Compound Interest should only be allowed in provable extreme risk sitchos, instead it is employed to allow thieving in any situation whatever, – an increasing the value of money without increasing it’s value crime.
According to the the government’s actuarial tables the life expectancy of an Australian male aged 73 is 13.66 years, so ‘losing’ your house after 14 years is not the end of the world. Particularly as these schemes leave you with the right of occupancy for life, so you would be able to carry on living there even if you survive to age 120. So the point remains, you can if you choose have the benefit of getting cash from your property to top up your pension if you believe you are ‘asset rich but cash flow poor’. It’s quite mad to sit in a big empty house moaning about not having cash for things when a workable solution is at hand. Why does it matter to you if your house is not your property once you die? What use is a house to you then? As the old saying goes, there are no pockets in a shroud.
These schemes just hasten the transfer of wealth and assets upwards.
The only inheritance the average punter is likely to receive is the family home and for many even that will need to be sold off to support the oldies in aged care.
Inheritance taxes should be aimed at the top few percent, where all the accumulated asset wealth is.
Just checked the suburb I grew up in, where parents bought house with War Service Home loan like almost everyone else, not a house under $1.4 million, where people have shopped locally to ensure shopping centre thrives because they remember when it wasn’t there. Likewise they built the social infrastructure for scouts, guides, life saving, sporting clubs
Ah, thems was the days.
To paraphrase or box it – “we’ve squandered our resilience/For a pocketful of mumbles/Such was neolib-promises/All lies and jest/Too many hear what they want to hear/And disregards the rest“
The Albanese govt has enough goodwill to scrap the Morrison/Frydenberg obscene Stage 3 tax cuts. Like AUKUS it was primarily created as a political wedge.
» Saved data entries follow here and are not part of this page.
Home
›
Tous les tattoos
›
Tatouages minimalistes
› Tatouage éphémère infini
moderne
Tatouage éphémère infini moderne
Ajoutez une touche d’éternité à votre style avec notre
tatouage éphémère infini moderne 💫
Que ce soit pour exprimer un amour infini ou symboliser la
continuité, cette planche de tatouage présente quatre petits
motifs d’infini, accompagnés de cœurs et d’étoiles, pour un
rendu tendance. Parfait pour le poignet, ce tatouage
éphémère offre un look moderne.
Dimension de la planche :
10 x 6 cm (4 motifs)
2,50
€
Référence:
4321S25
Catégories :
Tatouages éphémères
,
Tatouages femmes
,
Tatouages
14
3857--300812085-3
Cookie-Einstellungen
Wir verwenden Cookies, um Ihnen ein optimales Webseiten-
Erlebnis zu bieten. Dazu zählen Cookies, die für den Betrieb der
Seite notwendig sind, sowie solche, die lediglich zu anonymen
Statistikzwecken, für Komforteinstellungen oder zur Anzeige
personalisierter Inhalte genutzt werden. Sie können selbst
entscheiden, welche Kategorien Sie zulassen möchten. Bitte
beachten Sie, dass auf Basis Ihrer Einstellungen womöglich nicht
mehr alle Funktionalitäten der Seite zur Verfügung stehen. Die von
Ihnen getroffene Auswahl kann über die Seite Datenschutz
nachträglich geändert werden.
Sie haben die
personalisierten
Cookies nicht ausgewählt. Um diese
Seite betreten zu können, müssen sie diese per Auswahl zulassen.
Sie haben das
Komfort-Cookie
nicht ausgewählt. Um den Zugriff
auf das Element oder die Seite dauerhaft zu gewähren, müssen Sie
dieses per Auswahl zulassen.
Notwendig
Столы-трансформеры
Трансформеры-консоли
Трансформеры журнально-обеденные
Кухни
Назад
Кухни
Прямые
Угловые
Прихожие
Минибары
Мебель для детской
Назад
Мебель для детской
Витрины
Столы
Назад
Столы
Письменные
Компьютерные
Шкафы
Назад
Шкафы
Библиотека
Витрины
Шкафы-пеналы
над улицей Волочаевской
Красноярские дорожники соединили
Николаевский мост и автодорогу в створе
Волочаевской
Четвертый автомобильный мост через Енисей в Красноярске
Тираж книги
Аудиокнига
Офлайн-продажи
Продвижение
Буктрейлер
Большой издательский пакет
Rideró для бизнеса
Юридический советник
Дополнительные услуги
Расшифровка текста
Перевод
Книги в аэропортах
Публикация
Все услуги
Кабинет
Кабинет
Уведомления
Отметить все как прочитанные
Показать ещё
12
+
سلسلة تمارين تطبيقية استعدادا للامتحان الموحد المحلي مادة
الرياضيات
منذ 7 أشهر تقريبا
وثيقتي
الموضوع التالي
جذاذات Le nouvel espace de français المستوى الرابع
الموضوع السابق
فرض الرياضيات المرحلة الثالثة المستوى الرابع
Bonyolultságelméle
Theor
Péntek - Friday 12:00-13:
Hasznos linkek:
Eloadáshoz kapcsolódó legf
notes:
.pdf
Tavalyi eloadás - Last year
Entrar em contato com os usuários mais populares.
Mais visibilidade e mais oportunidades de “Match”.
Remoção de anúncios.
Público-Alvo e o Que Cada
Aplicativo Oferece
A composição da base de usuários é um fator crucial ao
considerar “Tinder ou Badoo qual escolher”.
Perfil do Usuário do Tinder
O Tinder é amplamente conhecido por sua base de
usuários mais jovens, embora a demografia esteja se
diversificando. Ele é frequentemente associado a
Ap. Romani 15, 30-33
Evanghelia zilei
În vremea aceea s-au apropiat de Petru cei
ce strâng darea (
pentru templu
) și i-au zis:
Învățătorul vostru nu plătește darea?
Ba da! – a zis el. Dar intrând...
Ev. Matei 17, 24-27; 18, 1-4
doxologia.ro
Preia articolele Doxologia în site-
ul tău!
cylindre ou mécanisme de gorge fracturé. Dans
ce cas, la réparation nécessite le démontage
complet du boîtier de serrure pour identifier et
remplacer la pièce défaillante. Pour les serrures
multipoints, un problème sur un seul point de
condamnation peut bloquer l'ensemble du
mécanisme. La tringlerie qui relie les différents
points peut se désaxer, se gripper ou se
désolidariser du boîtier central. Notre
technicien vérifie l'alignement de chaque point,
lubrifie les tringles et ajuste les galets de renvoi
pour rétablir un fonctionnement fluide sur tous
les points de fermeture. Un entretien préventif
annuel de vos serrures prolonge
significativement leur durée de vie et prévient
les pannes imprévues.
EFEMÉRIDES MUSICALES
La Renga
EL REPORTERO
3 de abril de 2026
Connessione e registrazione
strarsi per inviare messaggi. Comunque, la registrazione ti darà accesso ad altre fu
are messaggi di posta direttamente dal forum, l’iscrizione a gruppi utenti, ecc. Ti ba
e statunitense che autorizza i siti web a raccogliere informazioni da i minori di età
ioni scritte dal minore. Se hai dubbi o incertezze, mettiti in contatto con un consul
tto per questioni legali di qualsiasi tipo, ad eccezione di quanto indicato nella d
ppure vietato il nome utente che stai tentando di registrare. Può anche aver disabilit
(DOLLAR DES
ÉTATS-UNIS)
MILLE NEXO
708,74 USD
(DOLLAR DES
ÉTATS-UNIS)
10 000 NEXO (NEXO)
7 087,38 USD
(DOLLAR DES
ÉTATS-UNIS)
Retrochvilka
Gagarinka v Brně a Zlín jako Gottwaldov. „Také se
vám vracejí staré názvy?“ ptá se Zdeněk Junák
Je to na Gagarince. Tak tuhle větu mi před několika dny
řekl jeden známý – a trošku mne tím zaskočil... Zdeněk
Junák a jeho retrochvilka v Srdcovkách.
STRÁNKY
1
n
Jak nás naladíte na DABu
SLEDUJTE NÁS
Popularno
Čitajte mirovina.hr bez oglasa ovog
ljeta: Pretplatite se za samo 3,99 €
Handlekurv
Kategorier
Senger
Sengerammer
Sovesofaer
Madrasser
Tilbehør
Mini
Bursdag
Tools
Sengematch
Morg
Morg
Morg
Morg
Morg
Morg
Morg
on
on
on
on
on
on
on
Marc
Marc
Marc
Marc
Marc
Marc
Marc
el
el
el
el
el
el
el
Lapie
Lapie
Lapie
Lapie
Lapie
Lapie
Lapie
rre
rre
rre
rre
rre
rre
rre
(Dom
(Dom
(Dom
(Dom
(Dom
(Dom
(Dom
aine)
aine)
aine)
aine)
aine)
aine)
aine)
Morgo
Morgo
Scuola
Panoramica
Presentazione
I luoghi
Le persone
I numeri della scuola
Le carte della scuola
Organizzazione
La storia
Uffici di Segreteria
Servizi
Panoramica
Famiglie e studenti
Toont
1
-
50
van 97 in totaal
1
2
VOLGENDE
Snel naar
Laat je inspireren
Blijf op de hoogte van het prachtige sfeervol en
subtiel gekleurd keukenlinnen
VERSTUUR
Yes…and everyone, absolutely, everyone knows this. Those who pretend otherwise are liars and hypocrites!!!
AGREE with “Those who pretend otherwise are liars and hypocrites!!!” but would add “to themselves”.
The rest of us see it plainly yet tolerate it by continuing to vote, against our own best interests, for proven failure at best and utter corruption more probably.
You’re right. But it does not matter. The Albanese government has already shown it is not interested in using any of that ‘goodwill’. It is not looking for a way out. Quite the opposite. Its objective is to prove to Liberal voters that it has what it takes to follow through on Liberal policy without flinching. Breaking an election promise would be embarrassing. The cost of saving Albanese’s blushes by implementing the stage three cuts in full is well over $250 billion, but you can be sure Albanese reckons it’s worth every dollar.
Albanese frequently promised that no Australian will be worse off. That statement was obviously made to those liberal voters you referred to because Albanese is definitely not looking after working-class Australians or those frozen out of the housing market.
“Wealth tax” and “land tax” absent, even from the “Bolder options” section.
A land tax would be for states to implement, not the federal government, AFAIK, which might explain its omission.